DOCUMENT PASSAGE
········
Sell it Like Serhant: Book Summary and Review
Sell It Like Serhant: How to Sell More, Earn More, and Become the Ultimate Sales Machine by Ryan Serhant
This is a sales book every real estate agent should read. Learn how to follow up effectively, plan your day, and prospect for new business every day. This book is clearly written with plenty of funny anecdotes and stories that will resonate with both new and growing real estate agents. The takeaways and lessons are not clouded by the entertaining stories as Ryan has clear action steps following each account.
The Review:
This book is written for general sales, however, the lessons and focus are clearly on real estate agents. I won't complain about this, as the task of re-positioning sales books with a deep locus on B2B sales and product selling can be a challenge when we are attempting to think in terms of B2C real estate sales.
I’m usually skeptical of educational and training books written by celebrities as their path to success can be heavily predicated on their celebrity and not on the skills required to achieve success for the everyday person. Unless the book is about how to become a celebrity! However, Sell It Like Serhant is different as there is some great wisdom for real estate agents who are building their businesses.
What I like:
Clarity: the book is clearly written with a logical structure and actionable advice.
Interesting: not only do you feel as though you are a fly on the wall for Ryan’s conversations, but he also walks you through the thought process in his decision making.
Entertaining: this is an office read or a beach read. It will have you learning and laughing at the same time.
What Could Have Been Improved:
Deeper: the book is entertaining, however, I would have liked a more extensive exploration of sales concepts as they relate to his business. The takeaways are present but it’s missing some depth.
Relatable: the beginning of the book has relatable stories for the growing real estate agent, and would strengthen the learnings if these later stories could be put in terms of the everyday real estate agent as well.
Rev Real Estate School Rating: ⭐️⭐️⭐️(3/5)
The Cheat Sheet
The cheat sheet is designed with the most prominent concepts for real estate agents
Introduction
“The secret to your success will be revealed in hindsight. You won’t recognize it until you have already lived it”
“Don’t doubt the magnitude that a small step can actually have”
Becoming a sales pro takes time and effort. Focus on small actions that accumulate vs. how you are going to be the top agent tomorrow.
Take initiative to be successful in sales (i.e. action is the most important element)
Avoid being hyper-focused on one deal. This is immense pressure. Always be filling your pipeline with new opportunities and the loss of one deal will not matter.
Let fear drive your success. Think of where you don’t want to be (lack of money, etc) and let that fuel your drive to succeed in real estate.
None of this works without confidence. Make building your confidence a staple in your real estate business.
The Power of Yes
“Never underestimate the power of a face to face meeting. Sometimes emails and texts are not enough to get a deal closed”
Start saying “yes” to more potential deals. Early in your career, it’s more important to chase potentially bad deals. Stop disqualifying so many buyers and sellers.
Practice improv to improve your sales and confidence skills
Build your confidence with taking risks
Work for the Deal
“People don’t like being sold but they like shopping with their friends.” Build rapport with your clients
“What is your thing?” Ryan met a lot of his clients through the gym and fitness classes. Everyone in real estate needs a “thing” where they can connect with people (i.e. potential clients). This is a place that you enjoy going and you are comfortable.
········
WORK INSTRUCTIONS
#1 Reproduce the part of the book review that opens with the words containing "What Could Have" and closes with "School Rating: ⭐️⭐️⭐️(3/5)".
#2 According to the book review, where did Ryan meet a lot of his clients?

DATA SHOWN
········
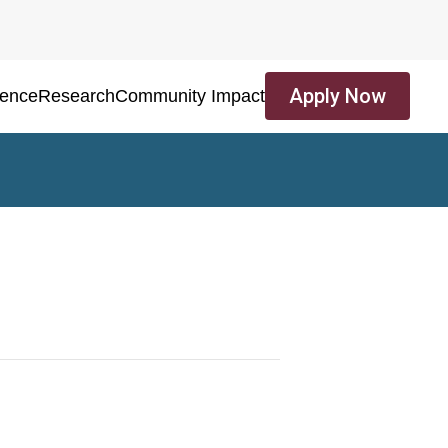
Apply Now
ience
Research
Community Impact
········
COMPLETED EXERCISE
#1
What Could Have Been Improved:
Deeper: the book is entertaining, however, I would have liked a more extensive exploration of sales concepts as they relate to his business. The takeaways are present but it’s missing some depth.
Relatable: the beginning of the book has relatable stories for the growing real estate agent, and would strengthen the learnings if these later stories could be put in terms of the everyday real estate agent as well.
Rev Real Estate School Rating: ⭐️⭐️⭐️(3/5)

#2 Through the gym and fitness classes.